Chapter 20 Key Takeaways
Core Principles
-
Proactive monitoring detects problems before users notice them. Reactive monitoring means you learn about problems from angry phone calls. Proactive monitoring means you learn about problems from dashboards and alerts, often minutes or hours before any user is affected.
-
You cannot detect anomalies without baselines. Collect metrics during known-good operations for at least two weeks, segmented by time period (business hours, batch window, month-end). Without baselines, every alert threshold is a guess.
-
Monitor five pillars: Availability, Performance, Capacity, Concurrency, and Integrity. A comprehensive monitoring strategy addresses all five. Neglecting any pillar leaves a blind spot that will eventually cause an outage.
z/OS Monitoring
-
DISPLAY commands are your real-time eyes.

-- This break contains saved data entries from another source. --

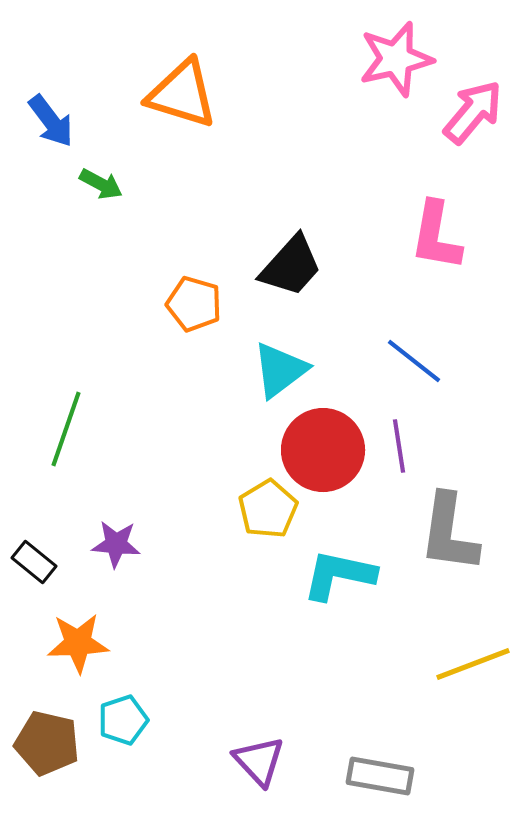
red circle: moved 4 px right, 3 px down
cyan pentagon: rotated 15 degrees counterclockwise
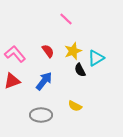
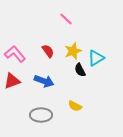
blue arrow: rotated 72 degrees clockwise
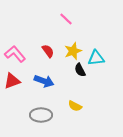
cyan triangle: rotated 24 degrees clockwise
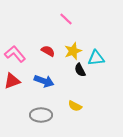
red semicircle: rotated 24 degrees counterclockwise
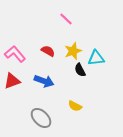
gray ellipse: moved 3 px down; rotated 45 degrees clockwise
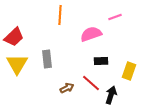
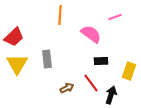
pink semicircle: rotated 55 degrees clockwise
red line: rotated 12 degrees clockwise
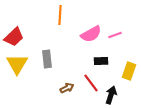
pink line: moved 18 px down
pink semicircle: rotated 115 degrees clockwise
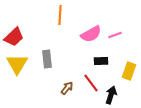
brown arrow: rotated 24 degrees counterclockwise
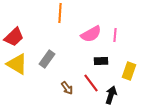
orange line: moved 2 px up
pink line: rotated 64 degrees counterclockwise
gray rectangle: rotated 42 degrees clockwise
yellow triangle: rotated 30 degrees counterclockwise
brown arrow: rotated 104 degrees clockwise
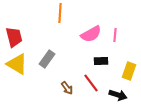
red trapezoid: rotated 60 degrees counterclockwise
black arrow: moved 7 px right; rotated 90 degrees clockwise
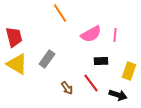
orange line: rotated 36 degrees counterclockwise
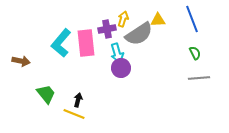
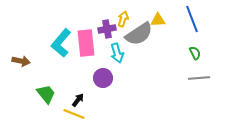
purple circle: moved 18 px left, 10 px down
black arrow: rotated 24 degrees clockwise
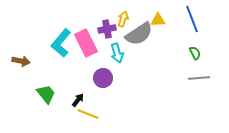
pink rectangle: rotated 20 degrees counterclockwise
yellow line: moved 14 px right
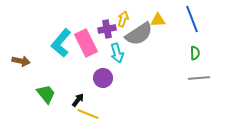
green semicircle: rotated 24 degrees clockwise
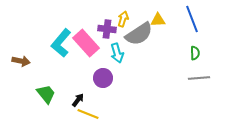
purple cross: rotated 18 degrees clockwise
pink rectangle: rotated 16 degrees counterclockwise
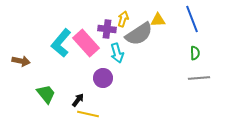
yellow line: rotated 10 degrees counterclockwise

-DIS DATABASEfor object status,-DIS THREADfor connection activity,-DIS BUFFERPOOLfor performance,-DIS LOGfor log health, and-DIS UTILfor utility progress. Memorize these commands. -
Statistics and accounting traces should always be running. They have low overhead and provide essential data for trend analysis and per-thread performance diagnostics. Never turn them off in production.
-
SMF 101 records are the foundation of z/OS performance management. Each record captures a complete thread lifecycle with elapsed time, CPU, I/O, lock waits, and SQL counts. Build historical trend tables from SMF data.
-
Performance traces are powerful but dangerous. They generate enormous data volumes and impose measurable overhead. Always filter by plan, auth ID, or connection type. Always set a time limit. Never leave them running indefinitely.
-
OMEGAMON or equivalent third-party tools are essential for enterprise z/OS environments. Manual DISPLAY commands cannot provide 24x7 coverage, threshold alerting, or historical trending at scale.
LUW Monitoring
-
db2pd is safe to run during any crisis. It reads directly from shared memory without acquiring latches, imposing virtually zero overhead. Use it as your first diagnostic tool in any performance investigation.
-
MON_GET table functions are the modern standard for LUW monitoring. They provide SQL-queryable monitoring data that is easy to filter, aggregate, and store. Prefer them over GET SNAPSHOT for all new monitoring development.
-
Event monitors capture transient events that snapshots miss. Deadlocks, slow queries, and lock timeouts are instantaneous events. If you are not running event monitors, you will miss them entirely.
-
db2diag.log is the first place to look when something goes wrong. Filter it with the
db2diagtool by time, severity, database name, and message ID. Set DIAGLEVEL to 3 in production — never to 0.
Key Metrics
-
Buffer pool hit ratio is the single most important performance metric. A drop from 99% to 92% represents an eightfold increase in physical I/O. Monitor it continuously with tight thresholds (OLTP: warn at 97%, critical at 93%).
-
Log utilization requires proactive management. Running out of active log space stops all update activity. On z/OS, alert when 4 of 6 active logs are full. On LUW, alert above 50% utilization.
-
Lock wait time reveals concurrency problems. Average lock waits above 100ms for OLTP transactions indicate contention that needs investigation. Deadlocks should always be captured and analyzed.
-
Sort overflows above 5% indicate critical sort heap issues. Each sort that spills to disk may be orders of magnitude slower than an in-memory sort. Increase sort heap or add indexes to provide ordering.
-
Package cache hit ratio below 60% usually means literal SQL. Applications using string concatenation instead of parameter markers create unique SQL statements that cannot be reused, wasting CPU on repeated optimization.
Dashboard and Alerting
-
Organize dashboards in three tiers: glance, performance, and detail. Tier 1 (red/yellow/green) refreshes every 15-30 seconds. Tier 2 (numeric with trends) refreshes every 30-60 seconds. Tier 3 (detail panels) refreshes on demand.
-
Alert hysteresis prevents alert storms. Require 3-5 consecutive readings above threshold before alerting, and suppress re-alerts for 15-30 minutes. Include rate-of-change detection for fast-moving metrics.
-
The daily health check is non-negotiable. Run it every morning. Review it before business hours begin. Gradual degradation and slow-building problems are visible in daily data long before they trigger real-time alerts.
Meridian Bank Specifics
-
Separate buffer pools protect workload isolation. Data, index, LOB, and temp buffer pools should be separate. If possible, separate online and reporting workloads into different pools.
-
Workload management controls resource consumption. Define workloads by application name or auth ID. Set thresholds for maximum rows read, concurrent activities, and execution time. Prevent a single query from degrading the entire system.
-
Monitor the monitors. Verify that collection scripts, event monitors, and background db2pd processes are actually running. A monitoring system that has silently stopped is worse than no monitoring at all — it provides false confidence.